### ACTIVITIES
[1] Transcribe the passage on Salgótarján between "Salgótarján (/hu/; Šalgotarján, German: Schalgau)" and "center of town.", inclusive.
[2] Go on with the account of Salgótarján from the point where it stops.

Salgótarján (/hu/; Šalgotarján, German: Schalgau) is a city with county rights in Hungary, the capital of Nógrád County, north-eastern Hungary, making it the third least populous county capital. The nearby Salgó Castle is a well-known tourist attraction.

==Location==
At the foot of Karancs mountain, in the Cserhát hills, 250 meters above sea level, 120 km north-east from Budapest, 70 km west from Miskolc. Salgótarján is surrounded by beautiful forests and hills topped with castle ruins, which are accessible by bus that may be taken from the center of town.

==History==

The town already existed in the Middle Ages, but information on it is scarce possibly because it was a small settlement. The word salgó means "shining" in Old Hungarian, while Tarján was the name of one of the Hungarian tribes conquering the area.

The castle of Salgó was built in the 13th century on a mountain of volcanic origin. In the 13th century the town already had a church.

After the 1682 siege of the nearby Castle of Fülek (today Fiľakovo, Slovakia) the town was deserted, and new settlers arrived only ten years later, but remained a small village.

Development came in the mid-19th century, when a coal mine was opened nearby. The job opportunities provided by the mine and the developing industry began to attract people. The village grew quickly and was granted town status in 1922. Today visitors can see the remains of the mining industry by visiting the Mine Museum, which is located next to the main entrance of the mine.

In 1950, Salgótarján became the capital of Nógrád County instead of the previous county seat Balassagyarmat, although the county offices did not move there until 1952. In the next twenty years several villages were annexed to the growing city.

[Collected data entries]
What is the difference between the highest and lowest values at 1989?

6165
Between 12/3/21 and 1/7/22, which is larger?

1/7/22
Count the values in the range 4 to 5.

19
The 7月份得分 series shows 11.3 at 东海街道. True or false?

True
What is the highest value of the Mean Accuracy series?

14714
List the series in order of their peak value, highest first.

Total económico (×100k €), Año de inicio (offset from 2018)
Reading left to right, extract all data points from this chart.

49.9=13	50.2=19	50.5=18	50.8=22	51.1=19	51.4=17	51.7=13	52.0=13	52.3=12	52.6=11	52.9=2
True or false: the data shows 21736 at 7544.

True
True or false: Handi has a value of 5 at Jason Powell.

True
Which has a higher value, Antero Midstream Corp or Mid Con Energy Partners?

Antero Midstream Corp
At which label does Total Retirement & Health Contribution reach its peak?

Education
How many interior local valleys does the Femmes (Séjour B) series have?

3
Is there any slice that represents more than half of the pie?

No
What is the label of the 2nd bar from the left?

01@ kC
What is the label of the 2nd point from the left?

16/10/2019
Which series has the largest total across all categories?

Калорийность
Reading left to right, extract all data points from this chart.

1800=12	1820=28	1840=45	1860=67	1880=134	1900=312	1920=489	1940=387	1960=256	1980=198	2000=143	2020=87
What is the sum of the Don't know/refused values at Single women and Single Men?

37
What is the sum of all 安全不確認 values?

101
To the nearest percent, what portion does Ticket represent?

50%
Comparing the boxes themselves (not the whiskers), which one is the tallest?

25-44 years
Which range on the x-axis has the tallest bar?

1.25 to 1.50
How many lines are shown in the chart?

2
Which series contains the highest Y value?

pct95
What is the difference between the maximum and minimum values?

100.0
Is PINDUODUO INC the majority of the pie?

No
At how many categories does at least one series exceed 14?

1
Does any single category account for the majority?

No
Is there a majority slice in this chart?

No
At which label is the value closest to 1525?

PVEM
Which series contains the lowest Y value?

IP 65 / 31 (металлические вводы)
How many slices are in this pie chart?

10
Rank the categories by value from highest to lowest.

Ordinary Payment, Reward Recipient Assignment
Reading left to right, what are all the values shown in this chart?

### TASK-BY-TASK ANSWERS
[1]
Salgótarján (/hu/; Šalgotarján, German: Schalgau) is a city with county rights in Hungary, the capital of Nógrád County, north-eastern Hungary, making it the third least populous county capital. The nearby Salgó Castle is a well-known tourist attraction.

==Location==
At the foot of Karancs mountain, in the Cserhát hills, 250 meters above sea level, 120 km north-east from Budapest, 70 km west from Miskolc. Salgótarján is surrounded by beautiful forests and hills topped with castle ruins, which are accessible by bus that may be taken from the center of town.

[2]
The coal mines closed years ago, leaving the city with high unemployment rates.

In 1994, Salgótarján was granted the rank of city with county rights, in accord with a new law stating that all county seats are cities with county rights. (Previously only cities with a population over 50.000 were granted county rights, and Salgótarján was one of only two county seats that had smaller population than 50.000; the other was Szekszárd).

==Places of interest==
The town is near two ruined castles and contains two museums, among other places of interest.
- Plébániatemplom (Cathedral), located opposite the County History Museum, is the main church in the town.
- Nógrádi Történeti Múzeum (county of Nógrád History Museum) is the town's principal museum with exhibits about the history of the county. There is a special exhibit on János Balázs, the Romany poet and painter who lived in the city.
- Nógrádi Történeti Múzeum Bányászati Kiállítóhelye (Mining Museum), is the main mining museum in the country, with exhibits about the history of mining in the region. Visitors can view a section of the mine and see mining equipment.
- Somoskő (Šomoška) Castle in the suburb of Somoskő is the better preserved of the two castles. It is situated atop a 526 m hill. One of the three original towers is restored. The castle lies on the Slovak side of the border, but it is easily accessible from the Hungarian village of Somoskő.
- Salgó Castle Ruins, in the suburb of Salgóbánya, is 625 meters above sea level, giving it a panoramic view of the area.

==Sport==
The city has an association football club. Salgótarjáni BTC competed in the Nemzeti Bajnokság III.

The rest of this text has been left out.